## Heatmap: Accuracy
### Overview
This image presents a heatmap visualizing the accuracy of a digit recognition system, specifically how well it confuses one digit for another. The heatmap displays accuracy values ranging from 0.0 to 1.0, with darker blues representing higher accuracy and darker reds representing lower accuracy. The axes represent the 'true' digit (digit_a) and the 'predicted' digit (digit_b).
### Components/Axes
* **Title:** "Accuracy" - positioned at the top-center of the image.
* **X-axis Label:** "digit\_a" - representing the actual digit. Markers are 1, 2, 3, 4, and 5.
* **Y-axis Label:** "digit\_b" - representing the predicted digit. Markers are 1, 2, 3, 4, and 5.
* **Colorbar/Legend:** Located on the right side of the heatmap. It shows a gradient from blue (0.0) to red (1.0), representing the accuracy scale. The colorbar has markers at 0.0, 0.2, 0.4, 0.6, 0.8, and 1.0.
### Detailed Analysis
The heatmap is a 5x5 grid. Each cell represents the accuracy of predicting digit 'b' when the actual digit is 'a'. I will analyze row by row, referencing the legend to confirm color-accuracy correspondence.
* **Row 1 (digit\_a = 1):**
* digit\_b = 1: 1.00 (Dark Blue)
* digit\_b = 2: 0.93 (Light Blue)
* digit\_b = 3: 0.94 (Light Blue)
* digit\_b = 4: 0.99 (Dark Blue)
* digit\_b = 5: 0.97 (Light Blue)
* **Row 2 (digit\_a = 2):**
* digit\_b = 1: 0.67 (Light Grey)
* digit\_b = 2: 0.93 (Light Blue)
* digit\_b = 3: 0.57 (Grey)
* digit\_b = 4: 0.39 (Light Red)
* digit\_b = 5: 0.35 (Light Red)
* **Row 3 (digit\_a = 3):**
* digit\_b = 1: 0.12 (Red)
* digit\_b = 2: 0.57 (Grey)
* digit\_b = 3: 0.94 (Light Blue)
* digit\_b = 4: 0.03 (Dark Red)
* digit\_b = 5: 0.02 (Dark Red)
* **Row 4 (digit\_a = 4):**
* digit\_b = 1: 0.01 (Dark Red)
* digit\_b = 2: 0.39 (Light Red)
* digit\_b = 3: 0.03 (Dark Red)
* digit\_b = 4: 0.99 (Dark Blue)
* digit\_b = 5: 0.00 (Dark Red)
* **Row 5 (digit\_a = 5):**
* digit\_b = 1: 0.00 (Dark Red)
* digit\_b = 2: 0.35 (Light Red)
* digit\_b = 3: 0.02 (Dark Red)
* digit\_b = 4: 0.00 (Dark Red)
* digit\_b = 5: 0.97 (Light Blue)
### Key Observations
* The diagonal elements (where digit\_a = digit\_b) all have very high accuracy (close to 1.0), indicating the system correctly identifies digits most of the time.
* The system frequently confuses '3' for '1' and '2' (low accuracy values in the first column of row 3).
* The system frequently confuses '4' for '1', '2', '3', and '5' (low accuracy values in the first four columns of row 4).
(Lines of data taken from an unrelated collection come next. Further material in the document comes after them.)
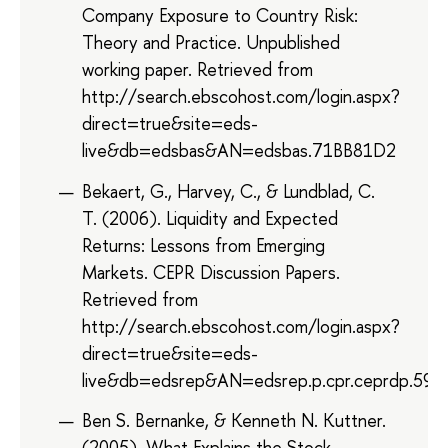
Company Exposure to Country Risk:
Theory and Practice. Unpublished
working paper. Retrieved from
http://search.ebscohost.com/login.aspx?
direct=true&site=eds-
live&db=edsbas&AN=edsbas.71BB81D2
Bekaert, G., Harvey, C., & Lundblad, C.
T. (2006). Liquidity and Expected
Returns: Lessons from Emerging
Markets. CEPR Discussion Papers.
Retrieved from
http://search.ebscohost.com/login.aspx?
direct=true&site=eds-
live&db=edsrep&AN=edsrep.p.cpr.ceprdp.594
Ben S. Bernanke, & Kenneth N. Kuttner.
(2005). What Explains the Stock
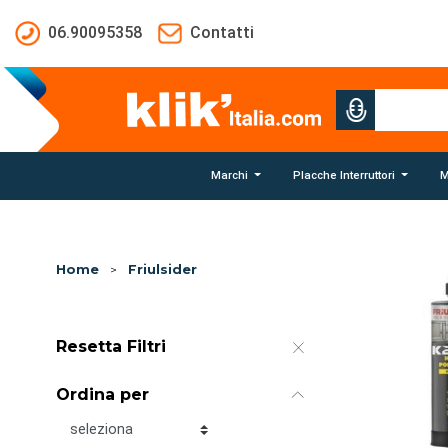
Salta al contenuto principale
06.90095358
Contatti
Marchi
Placche Interruttori
M
Home
>
Friulsider
Resetta Filtri
Ordina per
Ordina per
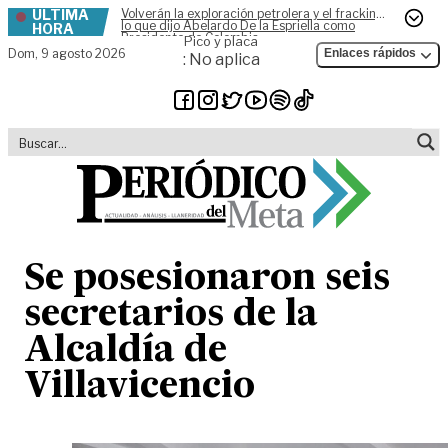
ÚLTIMA
Volverán la exploración petrolera y el fracking,
Skip to content
lo que dijo Abelardo De la Espriella como
HORA
Presidente de Colombia
Pico y placa
Dom,
9 agosto 2026
Enlaces rápidos
: No aplica
Se posesionaron seis
secretarios de la
Alcaldía de
Villavicencio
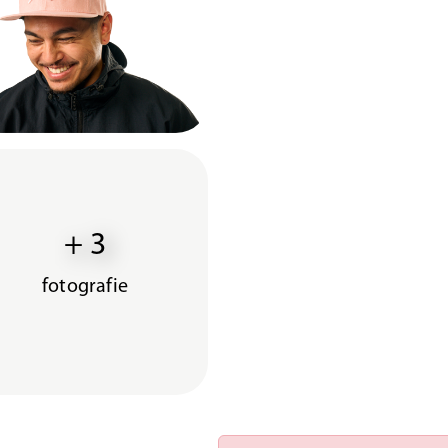
+ 3
fotografie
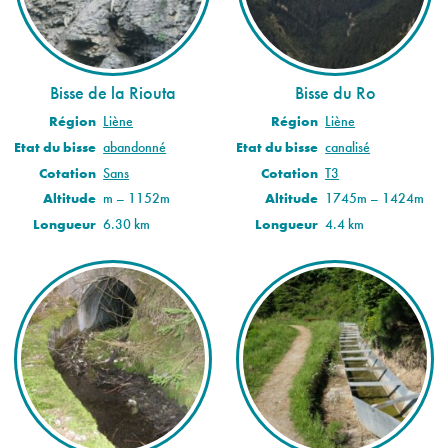
Bisse de la Riouta
Bisse du Ro
Région
Liène
Région
Liène
Etat du bisse
abandonné
Etat du bisse
canalisé
Cotation
Sans
Cotation
T3
Altitude
m – 1152m
Altitude
1745m – 1424m
Longueur
6.30 km
Longueur
4.4 km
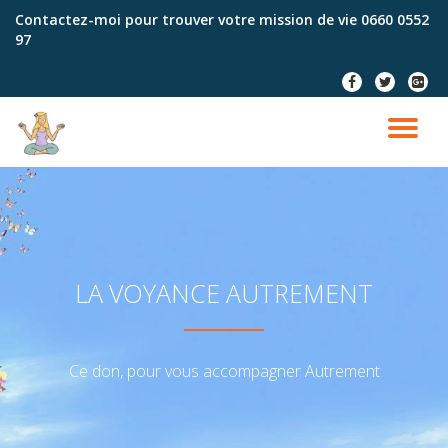
Contactez-moi pour trouver votre mission de vie
0660 0552
97
Aller
au
fa-
fa-
fa-
contenu
facebook
twitter
google
plus-
DÉ
squar
LA
NA
LA VOYANCE AUTREMENT
Ce don, pour vous accompagner Autrement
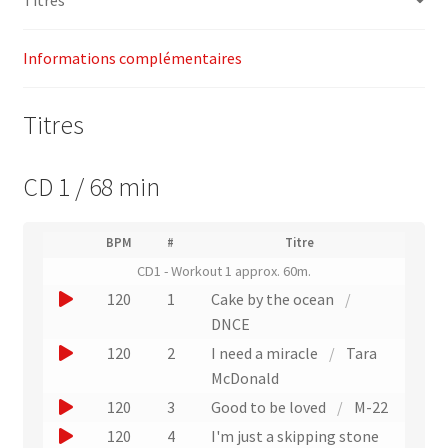
Informations complémentaires
Titres
CD 1 / 68 min
(
BPM
#
Titre
(
N
CD1 - Workout 1 approx. 60m.
L
u
i
J
120
1
Cake by the ocean
/
m
e
o
é
DNCE
n
r
u
J
v
120
2
I need a miracle
/
Tara
o
e
e
o
McDonald
d
r
r
u
e
J
120
3
Good to be loved
/
M-22
s
u
p
e
o
l
J
120
4
I'm just a skipping stone
i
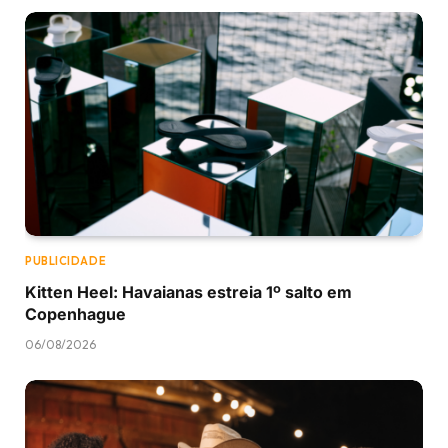
PUBLICIDADE
Kitten Heel: Havaianas estreia 1º salto em
Copenhague
06/08/2026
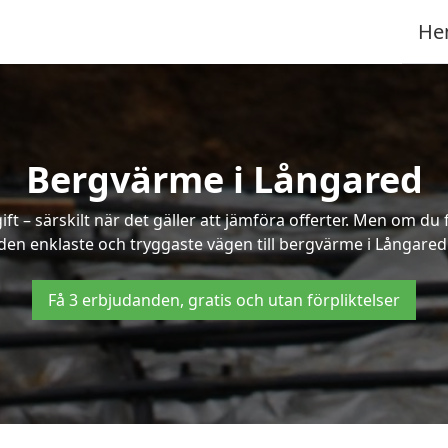
He
Bergvärme i Långared
t – särskilt när det gäller att jämföra offerter. Men om du 
den enklaste och tryggaste vägen till bergvärme i Långared
Få 3 erbjudanden, gratis och utan förpliktelser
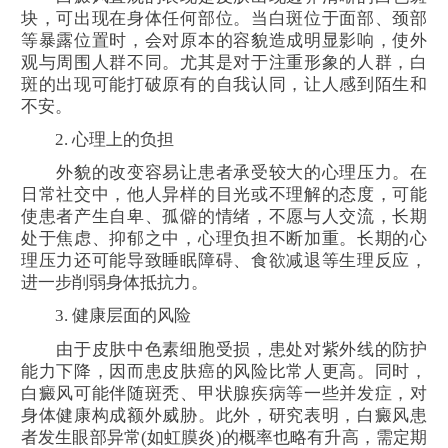
块，可出现在身体任何部位。当白斑位于面部、颈部
等暴露位置时，会对原本的容貌造成明显影响，使外
观与周围人群不同。尤其是对于注重形象的人群，白
斑的出现可能打破原有的自我认同，让人感到陌生和
不安。
2. 心理上的负担
外貌的改变容易让患者承受较大的心理压力。在
日常社交中，他人异样的目光或不理解的态度，可能
使患者产生自卑、孤僻的情绪，不愿与人交流，长期
处于焦虑、抑郁之中，心理负担不断加重。长期的心
理压力还可能导致睡眠障碍、食欲减退等生理反应，
进一步削弱身体抵抗力。
3. 健康层面的风险
由于皮肤中色素细胞受损，患处对紫外线的防护
能力下降，因而患皮肤癌的风险比常人更高。同时，
白癜风可能伴随斑秃、甲状腺疾病等一些并发症，对
身体健康构成额外威胁。此外，研究表明，白癜风患
者发生眼部异常(如虹膜炎)的概率也略有升高，需定期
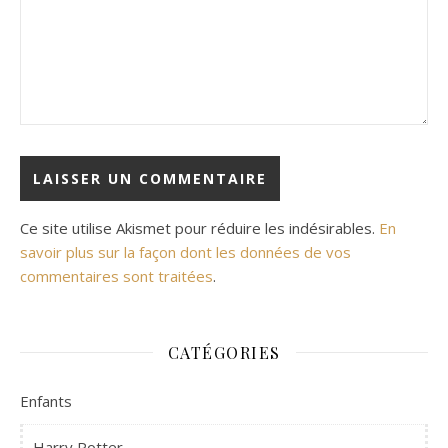
Ce site utilise Akismet pour réduire les indésirables.
En
savoir plus sur la façon dont les données de vos
commentaires sont traitées
.
CATÉGORIES
Enfants
Harry Potter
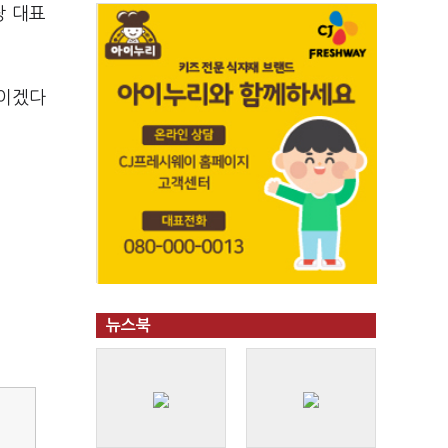
당 대표
들이겠다
뉴스북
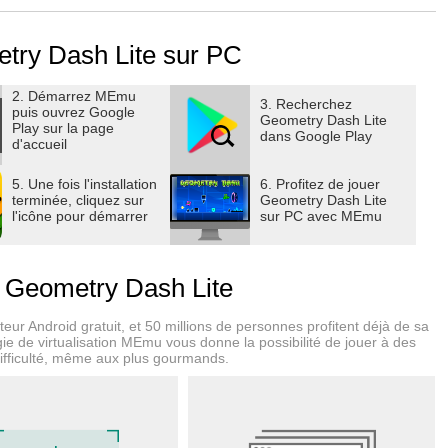
ra pendant des heures !
try Dash Lite sur PC
r de nouveaux niveaux, des bandes sonores, des succès, un
2. Démarrez MEmu
 !
3. Recherchez
puis ouvrez Google
Geometry Dash Lite
Play sur la page
dans Google Play
d'accueil
5. Une fois l'installation
6. Profitez de jouer
pour personnaliser votre personnage !
terminée, cliquez sur
Geometry Dash Lite
l'icône pour démarrer
sur PC avec MEmu
n plus encore !
onner vos compétences !
r Geometry Dash Lite
eur Android gratuit, et 50 millions de personnes profitent déjà de sa
ie de virtualisation MEmu vous donne la possibilité de jouer à des
difficulté, même aux plus gourmands.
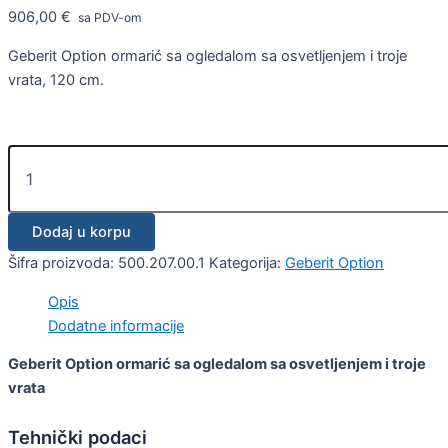
906,00
€
sa PDV-om
Geberit Option ormarić sa ogledalom sa osvetljenjem i troje
vrata, 120 cm.
Dodaj u korpu
Šifra proizvoda:
500.207.00.1
Kategorija:
Geberit Option
Opis
Dodatne informacije
Geberit Option ormarić sa ogledalom sa osvetljenjem i troje
vrata
Tehnički podaci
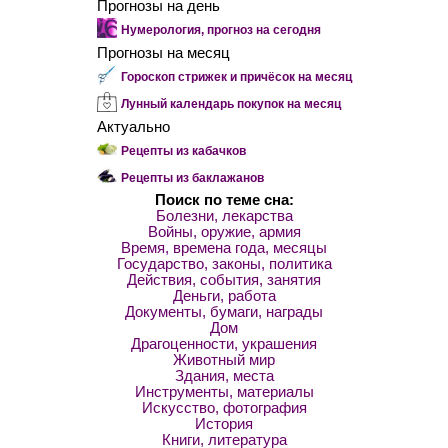
Прогнозы на день
Нумерология, прогноз на сегодня
Прогнозы на месяц
Гороскоп стрижек и причёсок на месяц
Лунный календарь покупок на месяц
Актуально
Рецепты из кабачков
Рецепты из баклажанов
Поиск по теме сна:
Болезни, лекарства
Войны, оружие, армия
Время, времена года, месяцы
Государство, законы, политика
Действия, события, занятия
Деньги, работа
Документы, бумаги, награды
Дом
Драгоценности, украшения
Животный мир
Здания, места
Инструменты, материалы
Искусство, фотография
История
Книги, литература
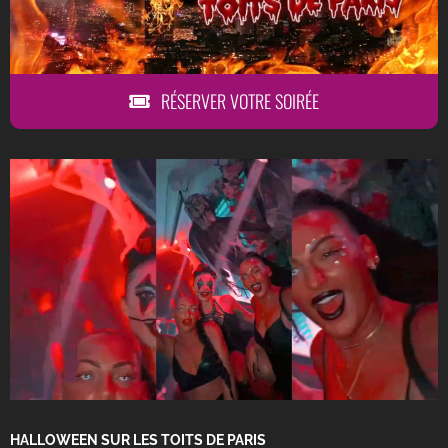
BLOG
CONTACT
RÉSERVER VOTRE SOIRÉE
RESERVER UNE TABLE
HALLOWEEN SUR LES TOITS DE PARIS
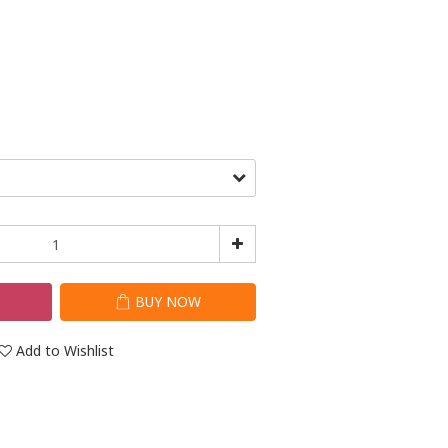
T
BUY NOW
Add to Wishlist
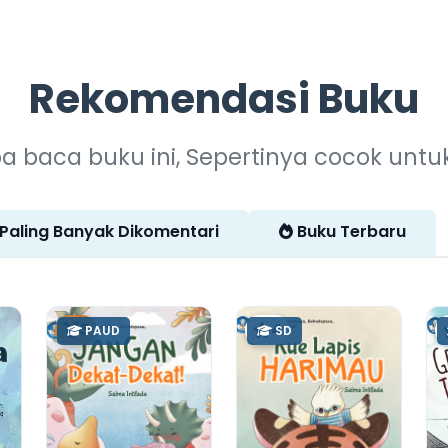
Rekomendasi Buku
a baca buku ini, Sepertinya cocok unt
Paling Banyak Dikomentari
Buku Terbaru
3
4
PAUD
SD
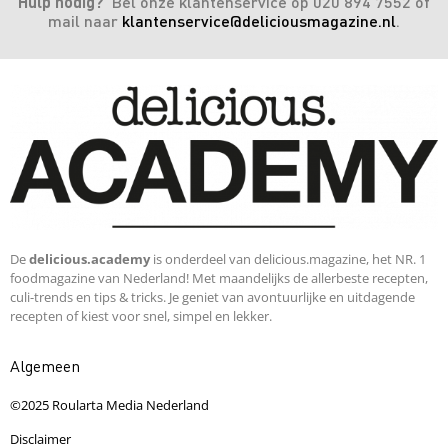
Hulp nodig?
Bel onze klantenservice op 020 894 7552 of
mail naar
klantenservice@deliciousmagazine.nl
.
De
delicious.academy
is onderdeel van delicious.magazine, het NR. 1
foodmagazine van Nederland! Met maandelijks de allerbeste recepten,
culi-trends en tips & tricks. Je geniet van avontuurlijke en uitdagende
recepten of kiest voor snel, simpel en lekker.
Algemeen
©2025 Roularta Media Nederland
Disclaimer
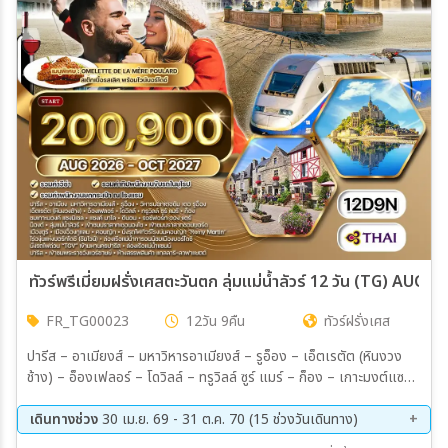
เมือง
สายการบิน
ตั้งแต่วันที่
ถึงวันที่
ทัวร์พรีเมี่ยมฝรั่งเศสตะวันตก ลุ่มแม่น้ำลัวร์ 12 วัน (TG) AUG 
FR_TG00023
12วัน 9คืน
ทัวร์ฝรั่งเศส
เฉพาะเดือน
ปารีส – อาเมียงส์ – มหาวิหารอาเมียงส์ – รูอ็อง – เอ็ตเรตัต (หินงวง
ช้าง) – อ็องเฟลอร์ – โดวิลล์ – ทรูวิลล์ ซูร์ แมร์ – ก็อง – เกาะมงต์แซงต์
เฉพาะเทศกาล
มิเชล – แซงต์มาโล – ดีนอน – รอซ์ฟอร์ท ออง แตร์ – น็องต์ – ลุ่มแม่น้ำ
ลัวร์ – ปราสาทเชอนองโซ – ปราสาทชอมบอร์ด - ล่องเรือแม่น้ำการอนน์
เดินทางช่วง
30 เม.ย. 69 - 31 ต.ค. 70 (15 ช่วงวันเดินทาง)
– ไร่องุ่นบอร์กโดซ์ – เมืองเก่าบอร์กโดซ์ – ปารีส – ล่องเรือแม่น้ำแซนน์ –
17 ก.ย. 69 - 28 ก.ย. 69
01 ต.ค. 69 - 12 ต.ค. 69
* The system frequently confuses '5' for '1', '2', '3', and '4' (low accuracy values in the first four columns of row 5).
* The confusion matrix is not symmetrical. For example, the accuracy of predicting '2' given '1' (0.67) is different from predicting '1' given '2' (0.93).
### Interpretation
This heatmap represents a confusion matrix for a digit recognition model. It demonstrates the model's performance in classifying handwritten digits. The high accuracy along the diagonal indicates the model is generally good at recognizing digits when they are clearly presented. However, the lower accuracy values off-diagonal reveal specific areas of confusion.
The model struggles to differentiate between '3', '4', and '5', as evidenced by the low accuracy values when predicting these digits given other inputs. This suggests that these digits may have similar features in the dataset, leading to misclassification. The asymmetry in the confusion matrix suggests that the model may be biased towards certain digits or have different sensitivities to variations in their shapes.
The heatmap provides valuable insights for improving the model. Further analysis of the misclassified samples could reveal common patterns or features that contribute to the errors. This information can be used to refine the model's training data or architecture to enhance its accuracy and robustness.